# Yogurt on food.



## deb (Jun 23, 2011)

Last night i saw a post about fussy eaters. My dog was going through this stage and i was wondering what to change his feed to. He was on royal caine junior. I read a post about putting abit of probiotic yogurt on it so this morning i tried it couldn't believe it when he woofed it down. The same has happened tonight. So i would just like to say a big thankyou to the person who suggested it. This site is so useful.


----------



## Dylansmum (Oct 29, 2010)

It's great for upset stomachs and for when they are on antibiotics to prevent upsets, but I hadn't heard of using it daily on food. Amazing what they like!


----------



## Guest (Jul 19, 2011)

my puppies have natural yoghurt ever day great for the bowel !!!! and mine !


----------



## ali-s.j. (Jun 6, 2011)

Do you put it on their food Janice, or feed it separately as a "treat"?


----------



## Ali79 (Mar 30, 2011)

Thank you for this Debs as Beau likes frozen yoghurt in her Kong with apple, carrot etc mixed in with it but never thought to put it on her food as she has been a bit fussy lately! Will give it a go in the morning


----------



## M&M's mummy (Jul 12, 2011)

Mine have pro-biotic yoghurt on their kibble.
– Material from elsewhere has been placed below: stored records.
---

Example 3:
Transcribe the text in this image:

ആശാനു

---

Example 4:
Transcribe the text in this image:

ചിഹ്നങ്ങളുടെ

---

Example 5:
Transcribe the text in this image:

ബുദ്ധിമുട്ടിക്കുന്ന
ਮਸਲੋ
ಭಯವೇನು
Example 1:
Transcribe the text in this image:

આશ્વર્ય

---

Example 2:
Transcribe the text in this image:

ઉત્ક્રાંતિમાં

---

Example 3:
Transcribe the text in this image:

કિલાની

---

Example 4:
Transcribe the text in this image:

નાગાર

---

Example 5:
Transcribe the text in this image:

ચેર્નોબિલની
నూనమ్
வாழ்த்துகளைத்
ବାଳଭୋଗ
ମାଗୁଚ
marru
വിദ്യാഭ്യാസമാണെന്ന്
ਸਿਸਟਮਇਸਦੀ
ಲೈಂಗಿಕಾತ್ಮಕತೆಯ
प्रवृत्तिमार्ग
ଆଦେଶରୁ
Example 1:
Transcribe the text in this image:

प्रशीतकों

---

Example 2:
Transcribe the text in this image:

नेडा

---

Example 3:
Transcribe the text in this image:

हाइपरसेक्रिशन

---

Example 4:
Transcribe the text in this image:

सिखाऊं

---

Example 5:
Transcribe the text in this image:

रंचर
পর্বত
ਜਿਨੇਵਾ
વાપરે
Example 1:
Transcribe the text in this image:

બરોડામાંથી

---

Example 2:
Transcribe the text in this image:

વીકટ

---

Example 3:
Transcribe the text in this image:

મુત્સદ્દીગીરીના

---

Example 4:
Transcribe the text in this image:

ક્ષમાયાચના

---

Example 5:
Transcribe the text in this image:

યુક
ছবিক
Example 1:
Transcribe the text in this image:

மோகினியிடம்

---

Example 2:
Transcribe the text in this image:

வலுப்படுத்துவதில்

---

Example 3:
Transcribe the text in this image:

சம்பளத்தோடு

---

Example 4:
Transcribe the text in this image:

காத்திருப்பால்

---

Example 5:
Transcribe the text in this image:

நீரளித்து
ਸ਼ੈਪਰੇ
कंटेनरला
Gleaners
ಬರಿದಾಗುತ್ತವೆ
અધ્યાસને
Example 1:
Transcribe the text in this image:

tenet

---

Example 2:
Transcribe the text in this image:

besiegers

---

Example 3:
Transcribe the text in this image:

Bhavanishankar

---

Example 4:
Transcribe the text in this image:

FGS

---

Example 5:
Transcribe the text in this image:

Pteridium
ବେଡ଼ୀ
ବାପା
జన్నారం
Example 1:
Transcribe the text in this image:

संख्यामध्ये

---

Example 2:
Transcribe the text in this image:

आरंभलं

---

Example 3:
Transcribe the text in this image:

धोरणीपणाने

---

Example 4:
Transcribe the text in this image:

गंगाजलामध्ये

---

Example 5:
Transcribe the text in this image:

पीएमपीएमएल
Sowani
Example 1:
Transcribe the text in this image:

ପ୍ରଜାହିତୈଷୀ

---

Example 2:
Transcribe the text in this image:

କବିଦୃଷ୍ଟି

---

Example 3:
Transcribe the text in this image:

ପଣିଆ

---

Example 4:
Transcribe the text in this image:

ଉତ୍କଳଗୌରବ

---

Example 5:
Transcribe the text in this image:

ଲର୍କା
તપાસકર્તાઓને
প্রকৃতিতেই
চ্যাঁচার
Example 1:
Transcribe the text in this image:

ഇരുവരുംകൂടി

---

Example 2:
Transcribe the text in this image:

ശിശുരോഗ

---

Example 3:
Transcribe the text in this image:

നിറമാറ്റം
They are fed twice a day.

I just buy Sainsburys own brand and they have 2 big tubs which last a week. Mind you one to two of their eve meals are chicken wings.
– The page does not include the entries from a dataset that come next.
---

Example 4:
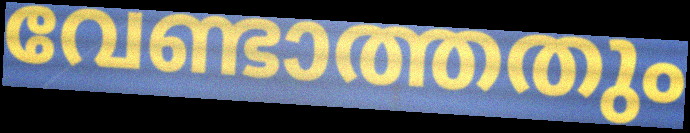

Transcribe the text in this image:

വേണ്ടാത്തതും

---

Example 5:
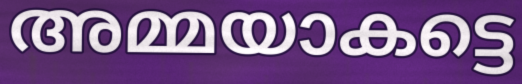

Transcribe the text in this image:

അമ്മയാകട്ടെ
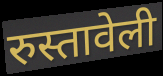
रुस्तावेली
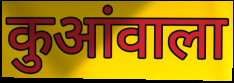
कुआंवाला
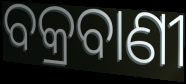
ବକ୍ରବାଣୀ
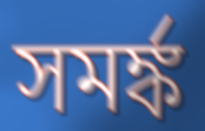
সমর্ঙ্ক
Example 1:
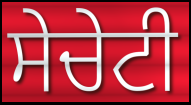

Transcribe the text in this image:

ਸੇਚੇਟੀ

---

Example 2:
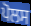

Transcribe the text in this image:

ਪੋਲਸ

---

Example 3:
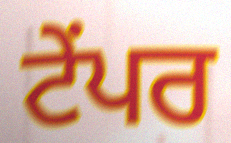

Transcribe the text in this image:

ਟੇਂਪਰ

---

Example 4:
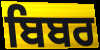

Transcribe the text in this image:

ਬਿਬਰ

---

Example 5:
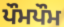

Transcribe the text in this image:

ਪੌਮਪੌਮ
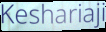
Keshariaji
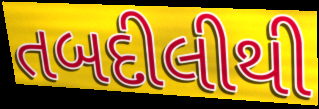
તબદીલીથી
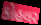
કોહલર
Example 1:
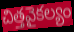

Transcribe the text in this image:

చిత్తవైకల్యం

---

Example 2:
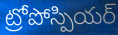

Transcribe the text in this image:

ట్రోపోస్పియర్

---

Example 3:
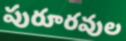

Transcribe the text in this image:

పురూరవుల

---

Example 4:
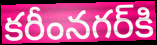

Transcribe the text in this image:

కరీంనగర్‌కి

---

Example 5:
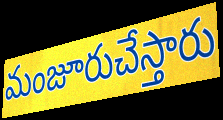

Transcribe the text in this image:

మంజూరుచేస్తారు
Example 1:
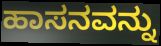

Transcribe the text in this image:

ಹಾಸನವನ್ನು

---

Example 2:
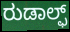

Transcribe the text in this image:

ರುಡಾಲ್ಫ್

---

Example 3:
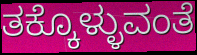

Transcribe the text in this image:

ತಕ್ಕೊಳ್ಳುವಂತೆ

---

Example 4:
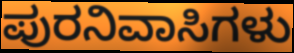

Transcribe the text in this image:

ಪುರನಿವಾಸಿಗಳು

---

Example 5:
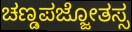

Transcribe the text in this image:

ಚಣ್ಡಪಜ್ಜೋತಸ್ಸ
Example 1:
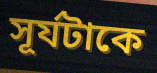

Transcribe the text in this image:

সূর্যটাকে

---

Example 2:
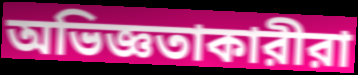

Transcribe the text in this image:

অভিজ্ঞতাকারীরা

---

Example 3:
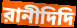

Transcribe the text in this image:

রানীদিদি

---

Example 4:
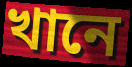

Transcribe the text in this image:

খানে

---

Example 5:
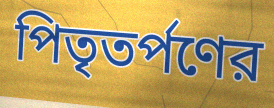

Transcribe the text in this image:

পিতৃতর্পণের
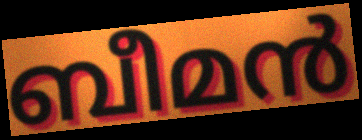
ബീമൻ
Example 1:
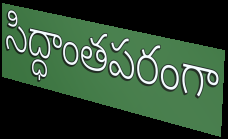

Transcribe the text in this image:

సిద్ధాంతపరంగా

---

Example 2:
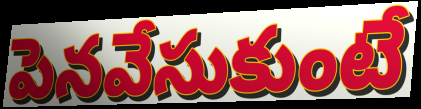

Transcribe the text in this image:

పెనవేసుకుంటే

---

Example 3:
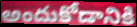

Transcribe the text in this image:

అందుకోడానికి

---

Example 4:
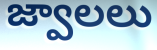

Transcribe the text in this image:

జ్వాలలు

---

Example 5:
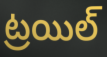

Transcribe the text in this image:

ట్రయిల్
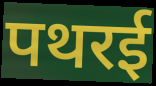
पथरई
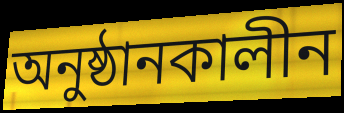
অনুষ্ঠানকালীন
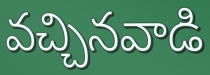
వచ్చినవాడి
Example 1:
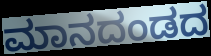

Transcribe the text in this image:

ಮಾನದಂಡದ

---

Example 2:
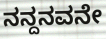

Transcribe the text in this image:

ನನ್ದನವನೇ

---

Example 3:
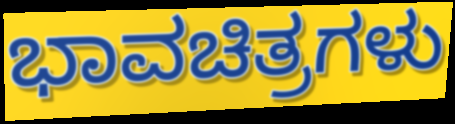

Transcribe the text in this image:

ಭಾವಚಿತ್ರಗಳು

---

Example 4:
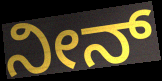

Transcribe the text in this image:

ನೀನ್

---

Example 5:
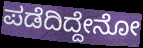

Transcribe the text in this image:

ಪಡೆದಿದ್ದೇನೋ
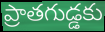
ప్రాతగుడ్డకు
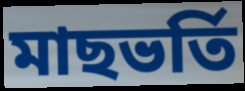
মাছভর্তি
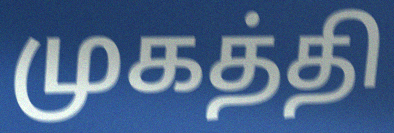
முகத்தி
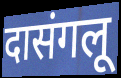
दासंगलू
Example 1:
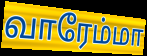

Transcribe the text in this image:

வாரேம்மா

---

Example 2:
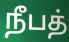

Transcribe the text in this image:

நீபத்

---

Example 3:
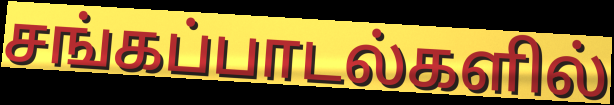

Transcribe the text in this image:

சங்கப்பாடல்களில்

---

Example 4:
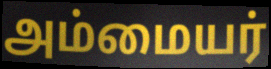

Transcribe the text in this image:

அம்மையர்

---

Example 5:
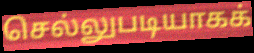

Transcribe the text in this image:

செல்லுபடியாகக்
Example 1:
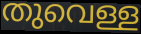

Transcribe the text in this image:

Monty loves to look up at me half way through with all yoghurt over his face- very cute.

Milly just scoffs without pausing so there is no chance of any going to waste with her


----------



## mandym (Jun 5, 2011)

I watched a vet programme recently and the vet had a selection of treats and snacks that were healthy for dogs and yoghurt was one of them,he said it was extremely good for them and they loved it too,guess what im getting my girls tommorrow....


----------



## Sezra (May 20, 2011)

Ali79 said:


> Thank you for this Debs as Beau likes frozen yoghurt in her Kong with apple, carrot etc mixed in with it but never thought to put it on her food as she has been a bit fussy lately! Will give it a go in the morning


I like that idea!  Thanks!


----------



## Nadhak (Jun 4, 2011)

Fabulous - thank you for this tip - Treacle continues to be fussypants - one day she loves it and the next I get the rolled eyes and trotting off to find something more interesting to eat [grass and leaves]
Thank you everyone x


----------



## raywendy18 (Apr 26, 2011)

mandym said:


> I watched a vet programme recently and the vet had a selection of treats and snacks that were healthy for dogs and yoghurt was one of them,he said it was extremely good for them and they loved it too,guess what im getting my girls tommorrow....


Does it have to be probiotic yoghurt? - I've got kids petit filous in my fridge or would this poison the dog


----------



## Ali79 (Mar 30, 2011)

Put the yoghurt on Beau's food this morning and evening and she ate almost all of it so thank you for this tip


----------